The result is a single figure that lets you scan for linear relationships, non-linear patterns, clusters, and outliers across your entire dataset at once.
Basic Syntax
import seaborn as sns
import matplotlib.pyplot as plt
# Load a built-in dataset
df = sns.load_dataset("iris")
# One line to visualize all pairwise relationships
sns.pairplot(df)
plt.show()This produces a 4x4 grid (the iris dataset has four numeric columns: sepal_length, sepal_width, petal_length, petal_width). The diagonal shows histograms, and every off-diagonal cell shows a scatter plot. You can immediately see that petal_length and petal_width are strongly correlated, while sepal_width has a weaker relationship with the other features.
Adding Color with the hue Parameter
Raw scatter plots become much more informative when you color points by a categorical variable. The hue parameter does this automatically.
import seaborn as sns
import matplotlib.pyplot as plt
df = sns.load_dataset("iris")
sns.pairplot(df, hue="species")
plt.show()Now each species (setosa, versicolor, virginica) gets its own color. This reveals something critical that the uncolored version hides: setosa forms a distinct cluster that separates cleanly from the other two species in almost every variable pair. Versicolor and virginica overlap more, especially on sepal measurements.

Data rows ▸
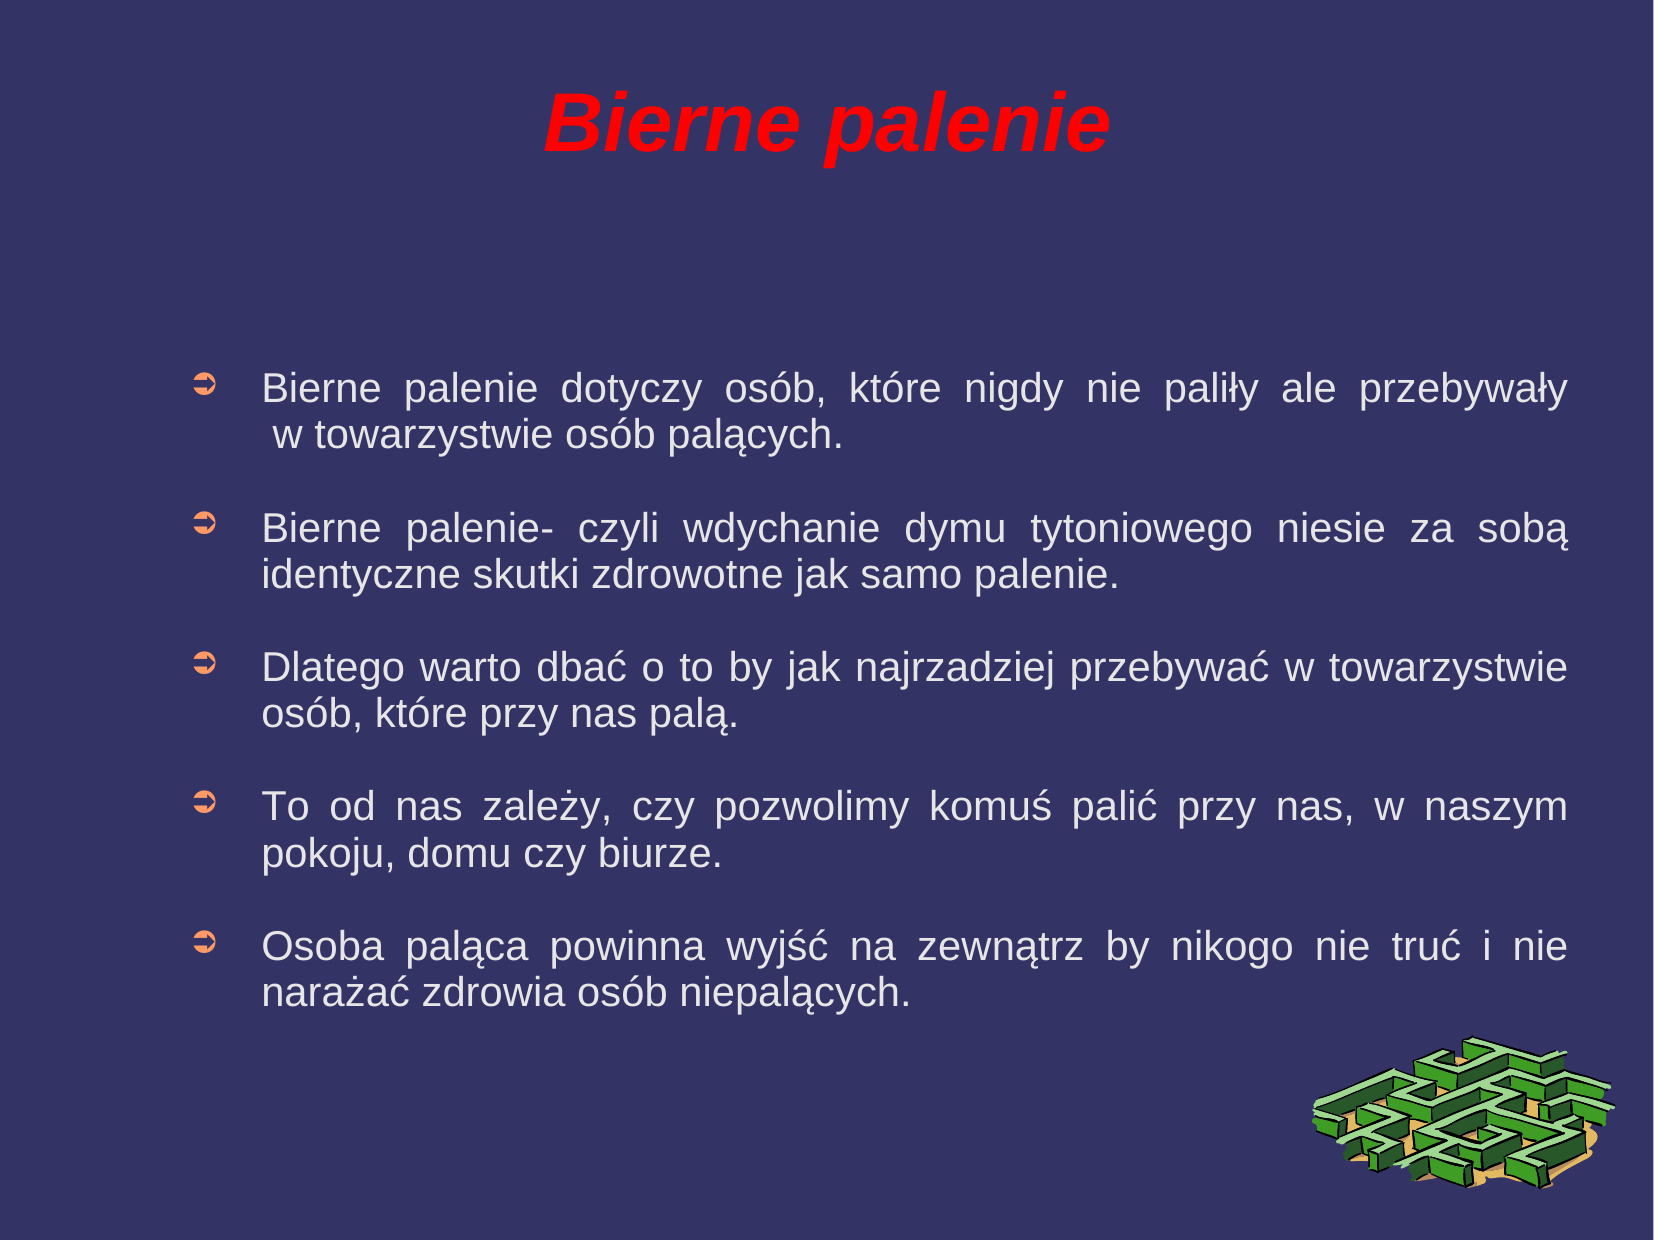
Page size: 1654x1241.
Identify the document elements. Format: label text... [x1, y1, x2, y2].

list Bierne palenie dotyczy osób, które nigdy nie paliły ale przebywały w towarzystwie osób palących. Bierne palenie- czyli wdychanie dymu tytoniowego niesie za sobą identyczne skutki zdrowotne jak samo palenie. Dlatego warto dbać o to by jak najrzadziej przebywać w towarzystwie osób, które przy nas palą. To od nas zależy, czy pozwolimy komuś palić przy nas, w naszym pokoju, domu czy biurze. Osoba paląca powinna wyjść na zewnątrz by nikogo nie truć i nie narażać zdrowia osób niepalących. [178, 364, 1570, 1147]
title Bierne palenie [121, 19, 1534, 227]
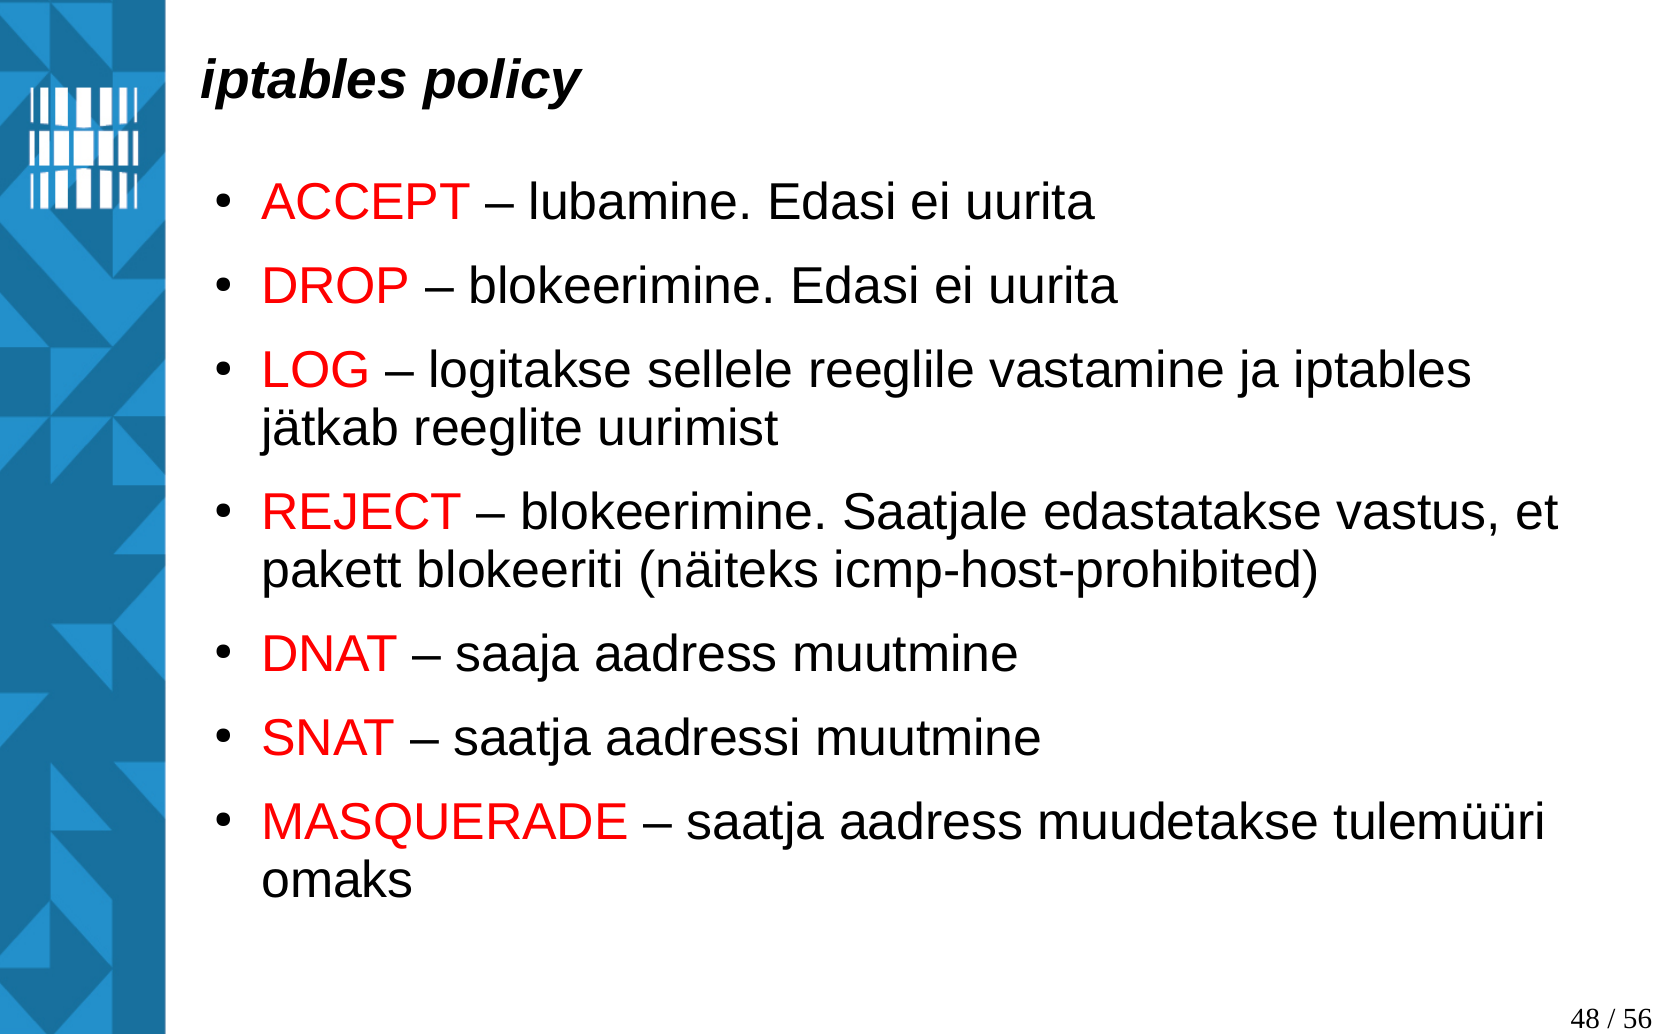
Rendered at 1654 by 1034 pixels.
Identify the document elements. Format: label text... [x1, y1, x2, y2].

Required tasks ▸
[1] According to the pairplot passage, which two iris species overlap more, and on which measurements especially?
[2] Pick up the pairplot passage after its final sentence and keep writing it.

Answers provided ▸
[1] Versicolor and virginica overlap more, especially on sepal measurements.

[2]
The hue parameter also changes the diagonal from histograms to overlapping KDE (kernel density estimation) curves, so you can compare the distribution of each variable across groups.
Customizing hue Colors
import seaborn as sns
import matplotlib.pyplot as plt
df = sns.load_dataset("iris")
sns.pairplot(
df,
hue="species",
palette={"setosa": "#e74c3c", "versicolor": "#3498db", "virginica": "#2ecc71"}
)
plt.show()You can pass any seaborn palette name ("Set2", "husl", "dark") or a dictionary mapping each category to a specific color. For an in-depth look at choosing color schemes, see the matplotlib colormap guide.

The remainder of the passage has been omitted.